The legislation surrounding breach reporting is cloudy, which may permit companies to sit on minor or suspicions of wrongdoings, according to ASIC commissioner Greg Tanzer.

The regulator's representative fronted a Senate committee last week during a public hearing into scrutiny of financial advice, which followed claims of misconduct at IOOF.

Mr Tanzer would not comment specifically on IOOF matters. However, when asked by the Senate committee whether IOOF had broken the law when it did not report suspicion of front-running to ASIC, Mr Tanzer said it depends.

"Section 912D of the Corporations Act requires financial services and licensees to lodge breach reports in particular circumstances...We think that there are some technical legal difficulties with breach reporting provisions," he said.

But at the same time, he continued, "there's nothing that prevents companies from reporting that sort of breach and the legislation doesn't say you can't report a breach unless you believe it is material".

"We have seen too many problems in the industry which are internalised and dealt with without reporting to ASIC. We strongly encourage companies to breach report regardless of a particular view [about] whether it strictly meets a definition in the legislation."

Tuesday's hearing – chaired by Labor Senator Sam Dastyari and joined by Liberal Senator Sean Edwards and Nationals Senator John Williams – follows allegations of front-running and insider trading at IOOF sparked by Fairfax Media news reports.


IOOF managing director Chris Kelaher said the company did not report claims of improper practice to the regulator because there was no evidence of it detected in a PwC inquiry conducted earlier this year.

Mr Tanzer, who would not speak specifically to this matter, said while companies are strongly encouraged to report suspicions of misconduct to ASIC, it is not always considered illegal if they do not.

Financial services lawyer Richard Batten of Minter Ellison said there is no requirement to report suspicious matters or possible breaches to ASIC. Only actual breaches or breaches which are likely to occur in the future need to be reported to the regulator – and only if they are significant.

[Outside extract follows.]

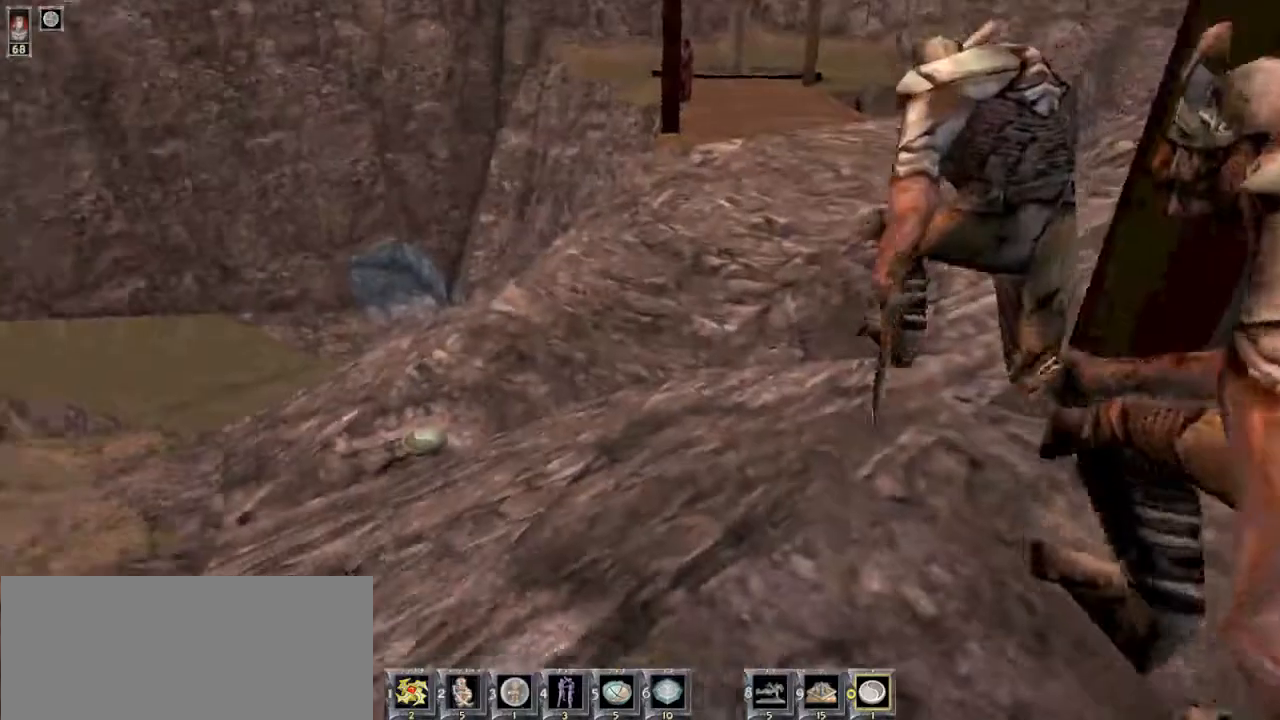
{"keys": [], "mouse": [], "events": [[34, "s", "up"], [267, "w", "down"], [400, "w", "up"]]}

However, ASIC may have a different view from a licensee about what is significant.

"Significance is a matter of judgement having regard to the particular licensee's circumstances, so there is room for disagreement," he said.

"Breach reporting obligation is essentially an obligation to incriminate yourself and in that sense, inconsistent with the normal rule that a person is innocent until proven guilty. In other words, financial firms are held to a significantly higher standard than other businesses, as they should be."

But suspicions of front-running or insider trading must be reported if the company is a market participant, according to an ASIC regulatory guide.

Mr Tanzer said IOOF would not be subject to this provision, since it is not considered a market participant. However, he added that Bridges Financial Services, an entity part of the IOOF group and where some of the alleged actions took place, is considered to be a market participant.

Other problems in the financial services industry revolve around a crooked culture, Mr Tanzer said.

"When problems arise, a culture that does not seek to identify the problem and then does not seek to adequately address it may enable a problem to flourish. It may enable the problem to get bigger," he said.

"That poor conduct, [may] lead to significant losses for the investors. While markets recover quite frequently, individual investors do not.

"The financial system is built on trust and confidence and if investors understand that a broker, adviser or someone else is taking advantage of that trust, it's going to destroy that trust and it takes a long time to restore," Mr Tanzer said.